La Rose et les épines du chemin, 1901


Crânes de verre

Diaphanes me sont les crânes.

Je distingue les idées du cerveau comme à travers le cristal d’une cloche les délicatesses d’une fleur rare, et, sans que mon prochain ne s’en doute, je suis l’évolution de son esprit généralement en contradiction avec la parole sortie de sa bouche. Il profère : oui ! mais sous le crâne j’ai surpris : non ! D’où, presque toujours, un acte oblique, fausse extériorité du vœu foncier, symbole hypocrite de l’intime pensée.

En vérité, durant telles heures de dégoût, la vie me parut un carnaval où les effets n’étaient que les chienlits des causes, aussi bien, puisqu’il me suffit d’examiner le spectacle de l’individu pour en inférer que son œuvre est l’opposite de son rêve, en arrivais-je à ne plus regarder au travers des crânes.

Ô les crânes humains !

Pour quelques-uns riches de fleurs ou de diamants, combien d’analogues à des marécages, à des ravins hérissés de guet-apens, à des préaux de prison, à des champs de carnage...

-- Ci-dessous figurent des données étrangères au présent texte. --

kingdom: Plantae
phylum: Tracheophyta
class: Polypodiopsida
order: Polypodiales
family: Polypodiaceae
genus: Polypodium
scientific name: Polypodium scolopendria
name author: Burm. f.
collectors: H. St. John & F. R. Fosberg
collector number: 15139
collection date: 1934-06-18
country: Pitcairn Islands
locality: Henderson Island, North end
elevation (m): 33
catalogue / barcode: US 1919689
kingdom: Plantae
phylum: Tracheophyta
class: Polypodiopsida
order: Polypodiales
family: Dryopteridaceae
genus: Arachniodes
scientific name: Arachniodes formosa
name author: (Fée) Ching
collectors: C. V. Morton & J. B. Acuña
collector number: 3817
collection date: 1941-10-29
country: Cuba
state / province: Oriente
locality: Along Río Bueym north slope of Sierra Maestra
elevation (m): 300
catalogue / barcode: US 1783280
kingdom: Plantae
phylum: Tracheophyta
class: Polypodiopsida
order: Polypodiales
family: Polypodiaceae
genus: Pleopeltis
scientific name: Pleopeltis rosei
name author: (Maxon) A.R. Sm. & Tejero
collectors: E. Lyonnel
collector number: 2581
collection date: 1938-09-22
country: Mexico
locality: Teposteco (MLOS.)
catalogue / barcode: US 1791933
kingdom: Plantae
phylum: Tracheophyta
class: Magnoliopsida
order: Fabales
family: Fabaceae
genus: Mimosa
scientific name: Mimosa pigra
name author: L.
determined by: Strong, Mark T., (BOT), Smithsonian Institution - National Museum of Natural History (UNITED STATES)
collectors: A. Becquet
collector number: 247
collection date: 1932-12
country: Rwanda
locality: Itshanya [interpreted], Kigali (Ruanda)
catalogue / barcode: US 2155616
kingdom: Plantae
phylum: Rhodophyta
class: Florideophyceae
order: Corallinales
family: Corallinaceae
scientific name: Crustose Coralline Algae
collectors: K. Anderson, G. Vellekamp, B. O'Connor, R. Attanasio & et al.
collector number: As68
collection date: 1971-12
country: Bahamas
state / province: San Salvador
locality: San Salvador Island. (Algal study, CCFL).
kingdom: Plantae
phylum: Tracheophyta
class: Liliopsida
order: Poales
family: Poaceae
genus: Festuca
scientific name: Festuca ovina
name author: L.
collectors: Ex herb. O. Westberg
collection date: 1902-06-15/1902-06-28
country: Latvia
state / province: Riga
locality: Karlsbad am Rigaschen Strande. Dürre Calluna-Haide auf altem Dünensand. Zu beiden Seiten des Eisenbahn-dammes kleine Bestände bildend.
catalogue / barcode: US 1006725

Par contre quelle logique sous le crâne des bêtes. Point de duplicité. Elles sont tendres ou barbares, bonnes ou mauvaises. Nulle pensée de loup dans un cerveau de brebis, aucune pensée de brebis dans le cerveau du loup.

La bête est plus loyale que l’homme.

C’est pourquoi je fuis souvent l’humanité pour aller vivre sauvagement, parmi les pattee et les ailes.